Dudette, I'm probably not going to be much help, but as a female Aspie living with an NT boyfriend, here are my views. Of course, bear in mind that your girlfriend might have totally different expectations.
I wouldn't give up right away, because if you 2 have already begun seeing each other more seriously, she might be more hurt to end things than your typical girl, because of rejection. As others have said, we're wired differently, so this implies that there are things about us that are completely different to what you would expect, and the fact is, we can't do anything about it. It's not a lack of will, a lack of love or a lack of effort, it's just how we're built. Think of it as dogs and birds: both are animals. They may live in the same place. But no matter how hard you try to teach your dog to fly, he won't, because he's not built for that/like that. Likewise, aside from very specific species, you won't be able to teach the bird to bark. And it's OK. So that's something you need to accept as a fact if you hope to build a relationship with her.

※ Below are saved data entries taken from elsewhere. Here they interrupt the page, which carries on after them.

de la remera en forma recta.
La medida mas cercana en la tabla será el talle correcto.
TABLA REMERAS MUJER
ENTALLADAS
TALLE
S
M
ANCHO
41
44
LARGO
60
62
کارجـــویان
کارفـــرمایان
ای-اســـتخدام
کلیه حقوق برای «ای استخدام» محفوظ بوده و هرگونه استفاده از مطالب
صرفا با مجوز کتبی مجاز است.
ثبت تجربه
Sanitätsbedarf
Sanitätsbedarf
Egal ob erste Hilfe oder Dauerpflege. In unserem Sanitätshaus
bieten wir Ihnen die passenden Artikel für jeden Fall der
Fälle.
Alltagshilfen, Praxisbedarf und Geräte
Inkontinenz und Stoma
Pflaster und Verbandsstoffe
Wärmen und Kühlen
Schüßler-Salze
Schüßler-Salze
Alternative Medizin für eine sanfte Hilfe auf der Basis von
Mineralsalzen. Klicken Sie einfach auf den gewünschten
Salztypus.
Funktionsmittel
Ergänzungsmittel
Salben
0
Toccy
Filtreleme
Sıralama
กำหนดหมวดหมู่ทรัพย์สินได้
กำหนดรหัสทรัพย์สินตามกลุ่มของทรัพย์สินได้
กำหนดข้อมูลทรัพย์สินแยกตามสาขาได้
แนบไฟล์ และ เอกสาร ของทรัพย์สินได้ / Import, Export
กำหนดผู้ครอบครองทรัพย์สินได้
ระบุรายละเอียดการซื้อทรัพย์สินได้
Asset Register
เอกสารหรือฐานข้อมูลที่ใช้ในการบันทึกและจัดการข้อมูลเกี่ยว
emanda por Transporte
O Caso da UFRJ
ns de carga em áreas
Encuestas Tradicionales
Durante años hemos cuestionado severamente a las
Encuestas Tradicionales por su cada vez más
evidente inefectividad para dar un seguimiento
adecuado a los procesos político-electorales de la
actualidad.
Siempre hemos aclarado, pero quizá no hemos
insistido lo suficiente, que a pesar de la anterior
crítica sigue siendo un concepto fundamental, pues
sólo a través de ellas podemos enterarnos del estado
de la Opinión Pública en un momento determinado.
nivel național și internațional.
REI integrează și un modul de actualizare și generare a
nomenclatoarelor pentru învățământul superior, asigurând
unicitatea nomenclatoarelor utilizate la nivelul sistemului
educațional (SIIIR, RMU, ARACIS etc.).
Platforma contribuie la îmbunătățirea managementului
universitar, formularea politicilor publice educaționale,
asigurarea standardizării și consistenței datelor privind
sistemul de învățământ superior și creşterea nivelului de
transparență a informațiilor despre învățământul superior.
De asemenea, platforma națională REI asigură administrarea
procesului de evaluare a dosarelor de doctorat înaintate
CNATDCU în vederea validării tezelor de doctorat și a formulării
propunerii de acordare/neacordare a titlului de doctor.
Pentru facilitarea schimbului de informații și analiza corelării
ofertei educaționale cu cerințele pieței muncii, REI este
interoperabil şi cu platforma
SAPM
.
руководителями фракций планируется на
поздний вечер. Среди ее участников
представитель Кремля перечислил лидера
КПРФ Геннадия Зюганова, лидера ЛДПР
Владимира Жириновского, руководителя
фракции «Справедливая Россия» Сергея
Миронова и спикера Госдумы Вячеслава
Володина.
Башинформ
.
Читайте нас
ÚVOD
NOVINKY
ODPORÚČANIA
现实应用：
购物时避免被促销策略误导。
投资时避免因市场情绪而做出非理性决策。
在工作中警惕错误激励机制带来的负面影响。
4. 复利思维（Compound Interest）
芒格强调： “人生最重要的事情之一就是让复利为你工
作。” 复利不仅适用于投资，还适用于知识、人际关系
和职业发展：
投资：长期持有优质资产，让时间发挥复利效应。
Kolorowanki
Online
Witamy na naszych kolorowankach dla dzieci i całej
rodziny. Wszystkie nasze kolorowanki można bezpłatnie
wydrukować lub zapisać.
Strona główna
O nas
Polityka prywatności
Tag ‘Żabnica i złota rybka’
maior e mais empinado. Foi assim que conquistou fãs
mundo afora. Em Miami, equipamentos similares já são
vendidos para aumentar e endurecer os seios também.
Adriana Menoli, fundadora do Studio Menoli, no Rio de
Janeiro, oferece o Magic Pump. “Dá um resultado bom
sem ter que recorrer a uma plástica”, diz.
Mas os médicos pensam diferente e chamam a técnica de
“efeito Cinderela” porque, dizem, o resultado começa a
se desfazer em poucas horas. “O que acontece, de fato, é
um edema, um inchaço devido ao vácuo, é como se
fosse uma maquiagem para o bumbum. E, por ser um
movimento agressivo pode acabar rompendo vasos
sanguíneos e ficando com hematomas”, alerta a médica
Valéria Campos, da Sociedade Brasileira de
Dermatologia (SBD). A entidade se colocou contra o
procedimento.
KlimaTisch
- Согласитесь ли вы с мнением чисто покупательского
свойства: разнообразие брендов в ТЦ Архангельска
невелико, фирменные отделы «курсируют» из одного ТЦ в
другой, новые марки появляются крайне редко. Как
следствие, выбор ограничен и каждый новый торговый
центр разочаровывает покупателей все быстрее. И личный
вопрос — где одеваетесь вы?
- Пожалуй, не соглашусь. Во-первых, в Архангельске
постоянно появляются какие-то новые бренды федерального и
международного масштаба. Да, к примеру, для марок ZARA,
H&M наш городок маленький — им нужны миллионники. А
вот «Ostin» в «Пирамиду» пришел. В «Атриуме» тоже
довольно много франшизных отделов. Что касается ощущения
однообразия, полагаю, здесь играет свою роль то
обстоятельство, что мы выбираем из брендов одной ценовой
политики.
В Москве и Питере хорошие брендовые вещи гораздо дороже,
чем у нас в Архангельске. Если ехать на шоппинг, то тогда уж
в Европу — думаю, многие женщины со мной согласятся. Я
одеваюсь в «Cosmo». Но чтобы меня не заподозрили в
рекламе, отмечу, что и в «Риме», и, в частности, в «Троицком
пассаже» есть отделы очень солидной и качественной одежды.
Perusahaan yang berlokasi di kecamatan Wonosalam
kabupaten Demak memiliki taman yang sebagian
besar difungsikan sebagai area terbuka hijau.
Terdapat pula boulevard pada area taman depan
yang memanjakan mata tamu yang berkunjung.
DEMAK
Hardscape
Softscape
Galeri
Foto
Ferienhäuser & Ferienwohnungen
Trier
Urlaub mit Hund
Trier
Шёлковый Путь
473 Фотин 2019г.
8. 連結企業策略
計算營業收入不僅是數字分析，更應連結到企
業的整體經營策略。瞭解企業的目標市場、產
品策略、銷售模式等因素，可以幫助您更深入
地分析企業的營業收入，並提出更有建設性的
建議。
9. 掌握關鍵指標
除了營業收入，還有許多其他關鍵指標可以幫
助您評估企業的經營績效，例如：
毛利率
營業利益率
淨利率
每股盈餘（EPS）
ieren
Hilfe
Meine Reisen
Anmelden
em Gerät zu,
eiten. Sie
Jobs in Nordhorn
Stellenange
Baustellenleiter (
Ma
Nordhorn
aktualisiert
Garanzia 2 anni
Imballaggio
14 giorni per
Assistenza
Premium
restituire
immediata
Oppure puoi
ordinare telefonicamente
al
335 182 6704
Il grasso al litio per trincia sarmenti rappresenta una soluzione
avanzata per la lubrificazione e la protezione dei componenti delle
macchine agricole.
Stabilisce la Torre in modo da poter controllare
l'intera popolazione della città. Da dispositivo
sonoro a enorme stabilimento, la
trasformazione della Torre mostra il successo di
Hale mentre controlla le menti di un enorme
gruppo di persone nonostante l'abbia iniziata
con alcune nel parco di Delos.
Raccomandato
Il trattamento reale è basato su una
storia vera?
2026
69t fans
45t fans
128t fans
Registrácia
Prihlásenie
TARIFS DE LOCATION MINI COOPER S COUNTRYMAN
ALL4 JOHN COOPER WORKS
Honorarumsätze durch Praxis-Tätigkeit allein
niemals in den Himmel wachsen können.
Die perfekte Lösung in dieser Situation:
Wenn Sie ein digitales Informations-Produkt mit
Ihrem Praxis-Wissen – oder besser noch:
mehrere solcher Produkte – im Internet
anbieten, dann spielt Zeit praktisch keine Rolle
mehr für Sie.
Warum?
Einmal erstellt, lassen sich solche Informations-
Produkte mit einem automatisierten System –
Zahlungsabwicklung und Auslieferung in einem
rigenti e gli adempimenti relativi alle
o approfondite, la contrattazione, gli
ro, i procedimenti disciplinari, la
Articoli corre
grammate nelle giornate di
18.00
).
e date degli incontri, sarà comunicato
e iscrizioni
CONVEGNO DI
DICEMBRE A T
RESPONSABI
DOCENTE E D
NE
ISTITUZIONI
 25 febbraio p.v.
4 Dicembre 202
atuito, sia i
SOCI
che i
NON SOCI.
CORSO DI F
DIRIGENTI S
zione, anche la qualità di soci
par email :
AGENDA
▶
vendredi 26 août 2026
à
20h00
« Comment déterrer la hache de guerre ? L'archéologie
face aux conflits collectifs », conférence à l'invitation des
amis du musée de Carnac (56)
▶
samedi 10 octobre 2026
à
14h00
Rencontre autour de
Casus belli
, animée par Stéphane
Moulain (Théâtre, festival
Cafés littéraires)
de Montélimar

Most of us have tried the best we could to fit in. Some manage to wear that mask and play that role so well that they definitely look the part, and others try, but are less gifted with mimicking NT behavior. Either way, it's exhausting. Physically, emotionally and morally draining. Please keep that in mind as well, it also means that sometimes your girlfriend will need a safe space where she can retreat and recharge before interacting again.
Also, don't be worried if you feel you have fewer interactions, that doesn't mean they can't be quality time. But they will be different.
Like Judge said, you will feel like you're pulling more than your weight in the relationship. I might add that you might feel like you're the only one making efforts, and she's being selfish, and so on. Try to find a way to communicate on difficulties the two of you may encounter. Personally, I argue with my boyfriend over text messages, each of us in one end of the apartment. I get to say what's on my heart in a non-intimidating way, he gets too avoid seeing my meltdowns, which he still can't handle too well, and I feel that this saves us a lot of stress during arguments (which I'd much rather avoid, but some people can't communicate otherwise).
What else may I add? I think if you do want to carry on together, it would also help a great deal if you researched how Asperger's work, and also how it works in women, since there are a few twists. Familiarize yourself with the concepts of sensory overload, find out what things are unbearable for her, and what things make her feel better. On that note, you might want to ask her view on hugs. A quick search on the forum will show you that we are very opinionated on that topic.
You'll never understand it from first-hand experience, but that doesn't mean you can't understand how to be in a relationship with an Aspie. You just need to be aware of the differences and be open-minded when said differences seem overwhelming.
Anyways, this is long enough already. You have met someone who will probably be the most unique person you'll ever meet, which comes with good sides and not-so-good sides. Seeing you ask a question here gives me hope that you care about her enough to try and do well. Good luck!